[Assignment] According to the notes on 1970s soul recordings below, why was the 1974 album featuring Syreeta's "Black Maybe" titled Stevie Wonder Presents Syreeta? Answer in one to three sentences.

The Moments, whose Sexy Mama is much better than the title would suggest, soon would have to change their name for contractual reasons, despite having recorded under that moniker for close to a decade, even scoring two UK Top 10 hits and a UK #3 hit with Girls, their collaboration with the Whatnauts. We will meet them again in this series as Ray Goodman Brown. Sexy Mama would be a great companion piece to Billy Paul“s Let”s Make A Baby (posted here as a bonus track).

Gene Page, whose instrumental All Our Dreams Are Coming True is this set”s most conspicuous nod to disco, was noted more as an arranger, having worked with artists as diverse as Buffalo Springfield, The Righteous Brothers, The Supremes, Elton John and Barbra Streisand.

Syreeta featured on the 1970/71 mix as a co-writer of Stevie Wonder”s If You Really Love Me. She was briefly married to Wonder, who continued to promote her career after they split, to the extent that the 1974 album on which the bluesy Black Maybe appears was titled Stevie Wonder Presents Syreeta.

[Data supplied]
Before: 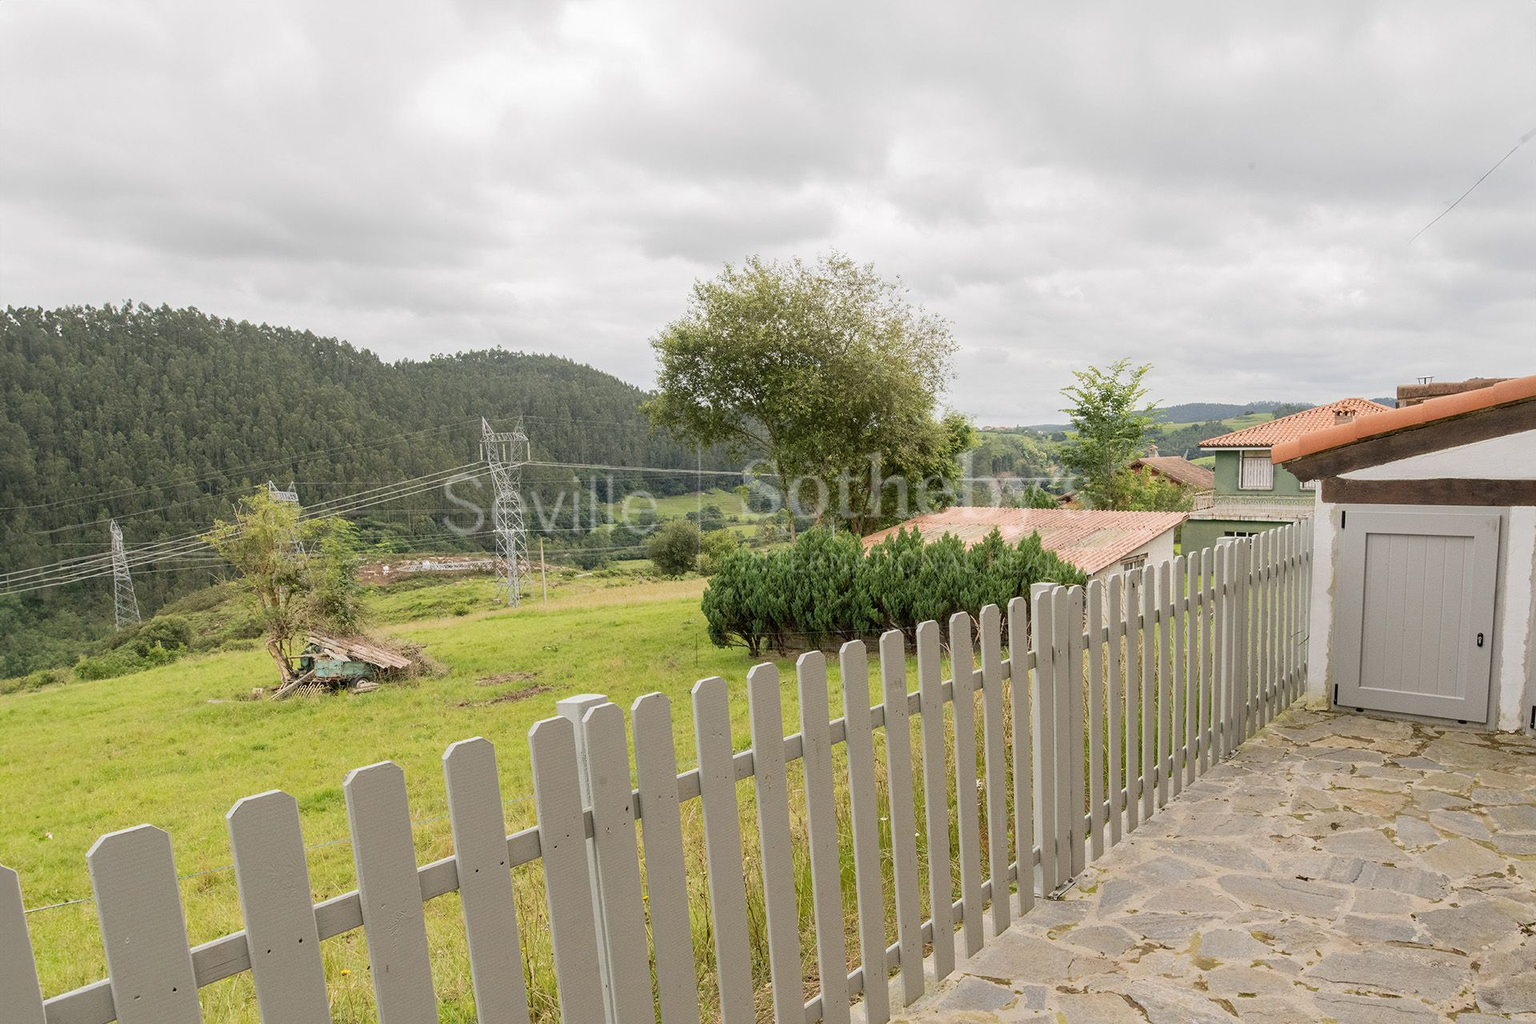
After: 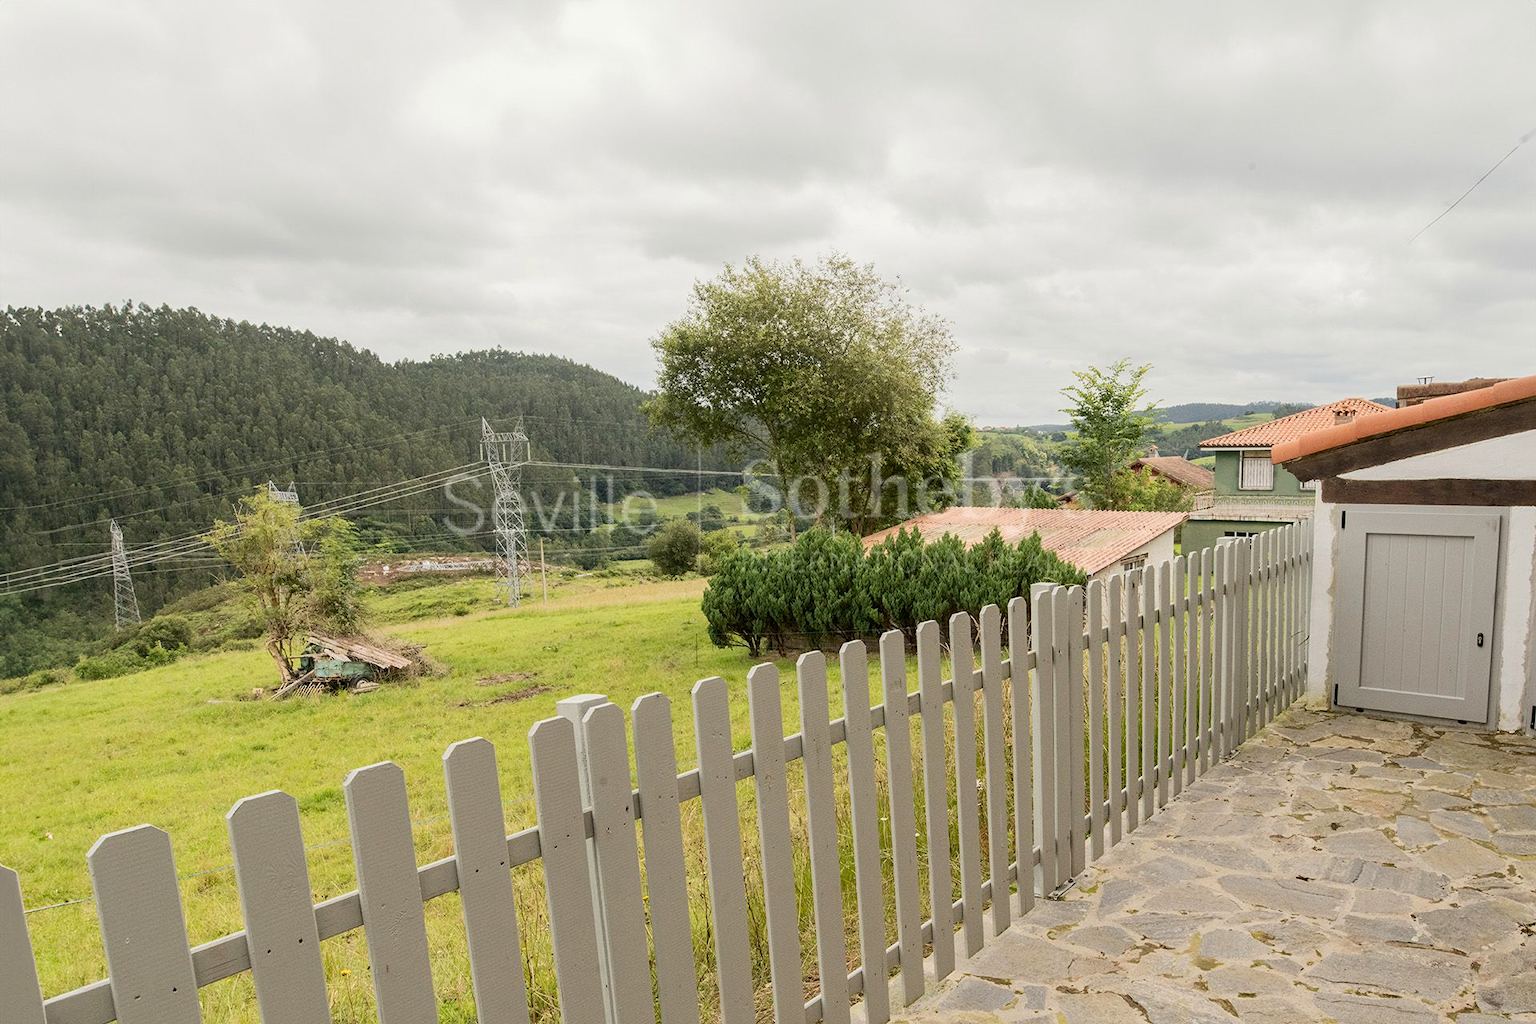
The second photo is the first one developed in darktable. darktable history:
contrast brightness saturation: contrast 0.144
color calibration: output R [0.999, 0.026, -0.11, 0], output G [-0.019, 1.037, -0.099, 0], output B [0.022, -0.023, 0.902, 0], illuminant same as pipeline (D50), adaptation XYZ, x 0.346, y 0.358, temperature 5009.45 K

[Expected answer] Syreeta had been briefly married to Stevie Wonder, and he kept promoting her career after they split. The album's title shows how far that promotion went.